Who Should NOT Use Hydroquinone:
Hydroquinone containing products are not recommended for those who are pregnant, nursing, or under 12 years of age.
Best Hydroquinone Containing Products
The best hydroquinone formulations are those available in a physician’s office as they contain 4% of the magic ingredient. There are less potent options available over the counter but they top out at concentrations of 2% and typically take considerably longer to see results. We tell patients there are products to save on and products to spend on, and prescription strength hydroquinone is definitely a product we suggest spending on as the results achieved with pharmaceutical grade potions are much faster and more effective.
Depending on your skin’s needs, and your commitment level, we have a variety of different skin care products to choose from:
Obagi Nuderm® is a complete topical system designed to treat severe hyperpigmentation such as melasma and dark spots. It has been on the market for years but has stood the test of time as the most transformational topical treatment option available. The full-size kit lasts approximately four months and costs $453. The trial size kit lasts for roughly six weeks and costs $245. While the full size kit is a much better deal on the surface, many patients like to do the travel size to start to see if they can maintain the required consistency with the products and/or simply to give their skin a jump-start.
The system comes in two formulations, one for normal/oily skin and one for normal/dry skin. With three to four daily doses of 4% hydroquinone, (depending on whether Sunfader® is added) this system packs the most comprehensive punch. The system consists of seven or eight steps (depending on whether retinoic acid is added) including a cleanser, toner, exfoliating agent, moisturizer, sunscreen, and two hydroquinone containing products.
Our patients who have used the system consistently are blown away by the results. The only negative feedback we hear is that the six to eight step system is too cumbersome for daily use and/or the initial irritation most patients experience is less than pleasant. However, in recent years, we have learned lots of tips and tricks to assist in getting patients adjusted to the system, therefore speeding up the period of time they need to fully acclimate to the active ingredients.
Obagi C®-Rx is a great option for those with mild to moderate hyperpigmentation that are still seeking a comprehensive skin care regimen. Similar to Nuderm®, the system comes in either a normal/oily ($348) or normal/dry ($374) formulation and has two daily doses of hydroquinone (one in the morning, and one in the evening). With only five products in the rotation (cleanser, toner (normal/oily only), Vitamin C/Hydroquinone Serum, day lotion (normal/dry only), and night lotion this system is a little easier to commit to for many folks.
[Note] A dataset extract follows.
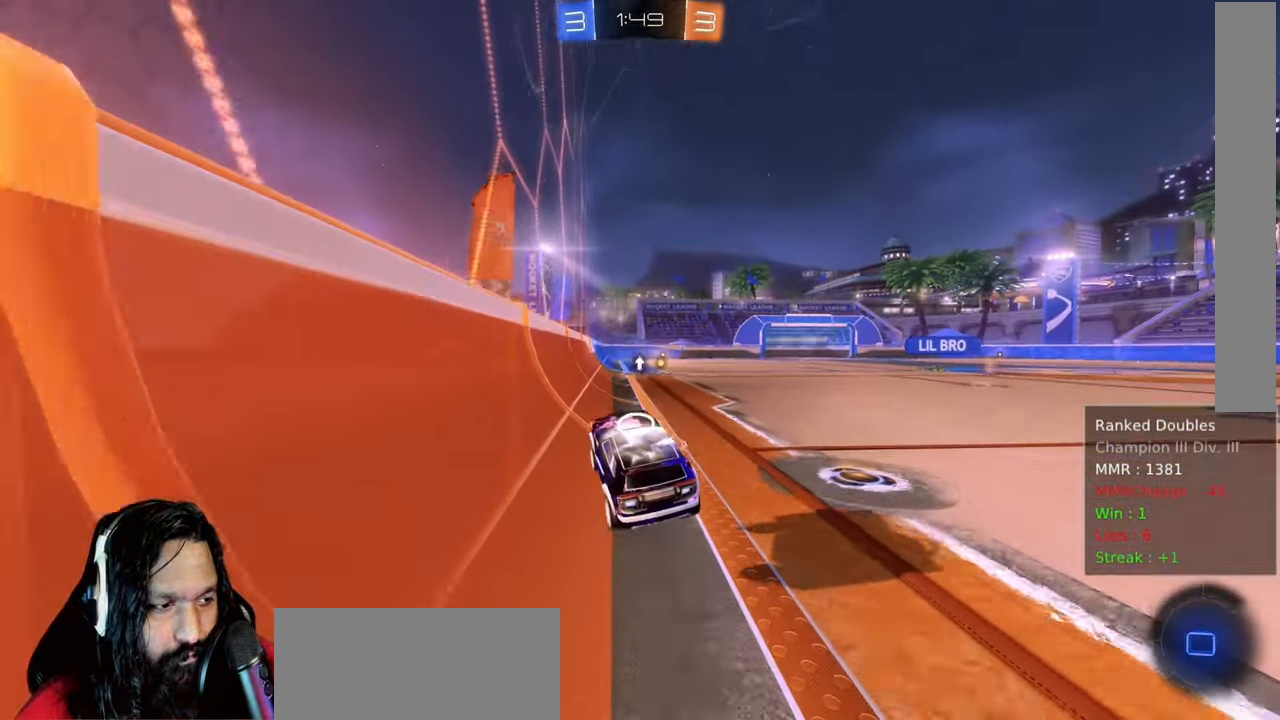
{"buttons": ["L1", "R2"], "left_stick": "center", "right_stick": "center", "events": [[233, "left_stick", "up-right"], [283, "CROSS", "down"], [417, "CROSS", "up"], [450, "left_stick", "center"]]}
Therefore, it’s also suitable for patients with more severe hyperpigmentation who simply do not want to commit to the Nuderm® system.
For those who have reached a level of correction they are comfortable with, and just want to maintain, or who are not ready to commit to a system, the following stand-alone products are good choices:
• Obagi® C-Clarifying Serum ($135): One of our best sellers, this awesome antioxidant serum can be used in the morning after washing/toning. Since it contains Vitamin C, this product can save you a step in the morning. We love killing two birds with one stone! Helpful hint: Be sure to rub this product in completely. Do not let it sit on the top of the skin or it can resemble blackheads.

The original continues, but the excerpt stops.